Настал день, когда Ивану Ильичу сняли повязку с глаз. Произошло это в сумерки. За дверью сестра что-то испуганно шептала доктору… «Глупости, – повторял он, – мужик не орхидея, – делайте, как я сказал…» Сестра вернулась к кровати, нагнулась так, что тонкие волосы ее защекотали нос Ивану Ильичу, сняла повязку, и в первый раз, вместо шелеста и шепота, он услышал ее голос – слабый и прерывающийся.
– Больной, лежите спокойно, привыкайте к свету…
С некоторым страхом он открыл глаза после долгой, долгой темноты. Все было неясно. В комнатку проникал полусвет, – на окне с одного угла было отогнуто занавешивающее его одеяло. В ногах кровати сидела около столика сестра, – лица ее он не мог разобрать, – она низко склонилась и делала что-то с марлевым бинтом.

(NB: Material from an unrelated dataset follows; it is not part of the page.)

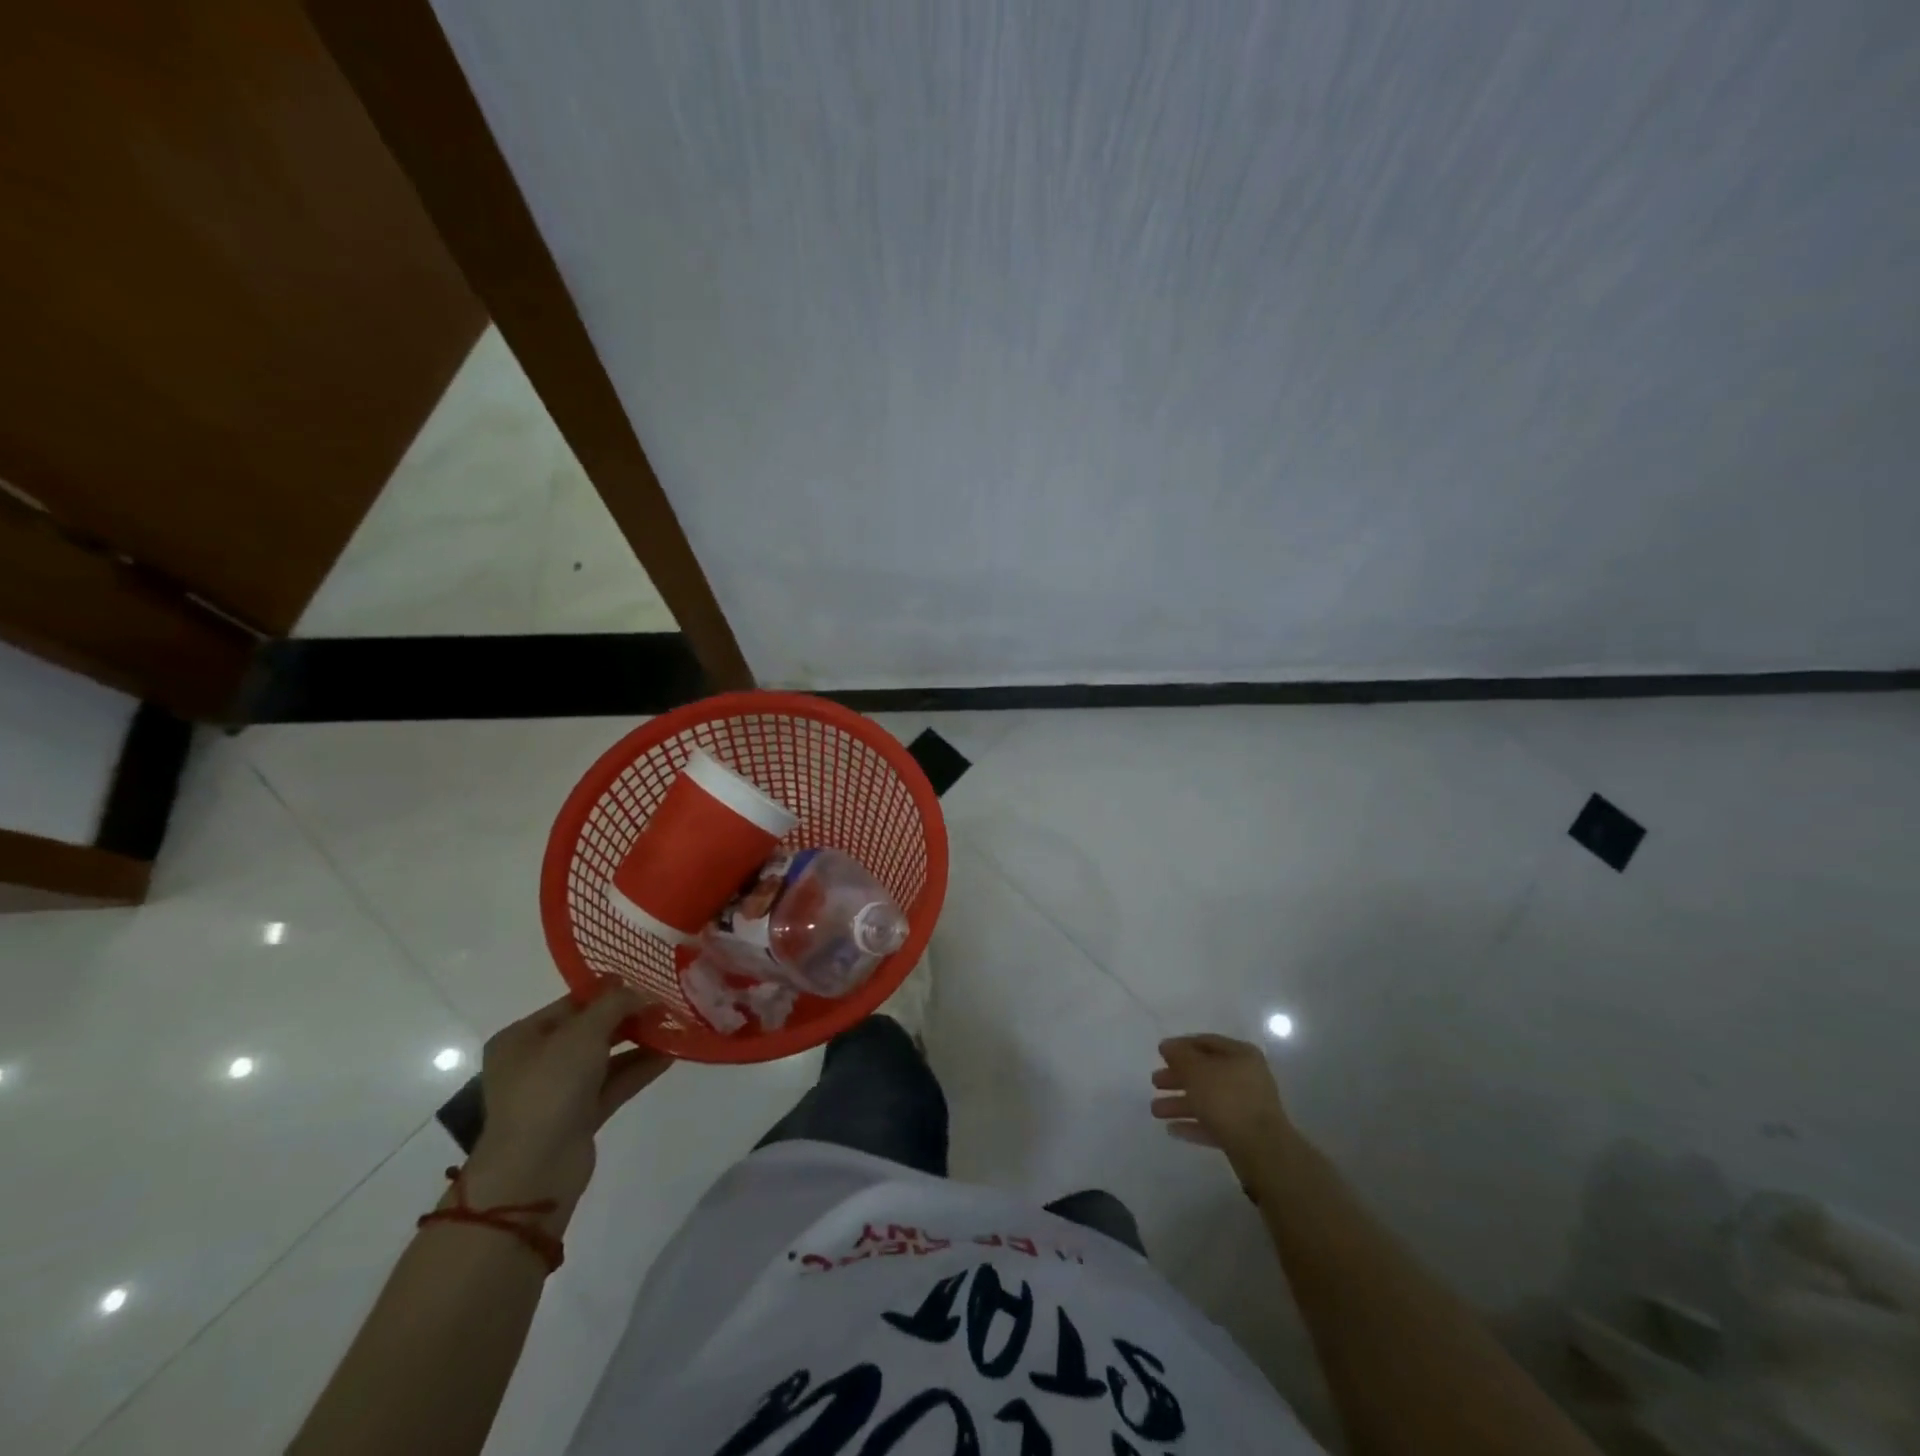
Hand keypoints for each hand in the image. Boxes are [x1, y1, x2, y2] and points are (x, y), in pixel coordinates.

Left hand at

Иван Ильич лежал и улыбался. Над головой – покатый потолок, там, конечно, лестница на чердак, а это – то самое пузырчатое окошко. Лучше места не найти… И сейчас же, будто отдирая свежую плеву на ране, поползло воспоминание о другом месте, дымном, грохочущем, взрытом, когда перед ним блеснул ослепительно желтоватый разрыв… «Не надо, не хочу». – Иван Ильич отстранил воспоминание, едва не начавшее скручивать ему мозг… Снова стало слышно, как тикают часики, мягко и безбольно отрывая ровные промежуточки жизни…
– Сестра, – позвал Иван Ильич, – я плохо вас вижу.
Она затрясла головой. Бинт покатился с ее колен, размотался, она опять принялась его скручивать. У нее были легкие движения, – должно быть, совсем еще молоденькая… И ведь какая опытная! Сколько ни силился Иван Ильич всмотреться в нее, сумерки сгущались, и теперь только неясно различался ее холщовый халат и косынка, закрывающая плечи, как у сфинкса.
«Понятно, понятно… Бедняжка, должно быть, изуродована оспой или уж как-нибудь особенно некрасива. Чувствует, конечно, как я ей благодарен. – Иван Ильич вздохнул. – А сколько таких – нежных и преданных, – друзей на жизнь и смерть. И умненькая, наверно, – некрасивые все умницы… На них-то и надо жениться, их-то и любить… А мужики готовы шкуру с себя содрать – только бы у них на подушке лежала смазливая головка с кукольными ресницами, пришепетывая всякую дребедень и пошлости… Даша другое дело, не за красоту ее полюбил… – Иван Ильич закрыл глаза, положил кулак под щеку. – Врешь, врешь… За особенную красоту полюбил… А вот она и не захотела…»
Сестра неслышно встала, думая, что он заснул, ушла и долго не возвращалась. Потом едва скрипнула дверью. Появился желтый, неяркий свет. Иван Ильич, не шевелясь, чуть-чуть приоткрыл веки. Он увидел, что вошла Даша в белом халате и косынке. Она несла маленькую жестяную лампу, прикрывая огонь просвечивающей розовой ладонью. Иван Ильич не удивился, увидев Дашу, – только он не поверил, что это Даша.
Она поставила лампу на стол, приспустила огонек, села и начала глядеть на Ивана Ильича. Лицо у нее было худенькое, как у девочки, перенесшей тиф. В углу слегка припухшего рта – морщинка. Освещена одна щека и глаз, спокойный и огромный, с точечкой лампового огонька в зрачке. Устраиваясь сидеть долго, она оперлась локтем о колено и опустила подбородок на кулачок. Так сидеть умела только одна Даша.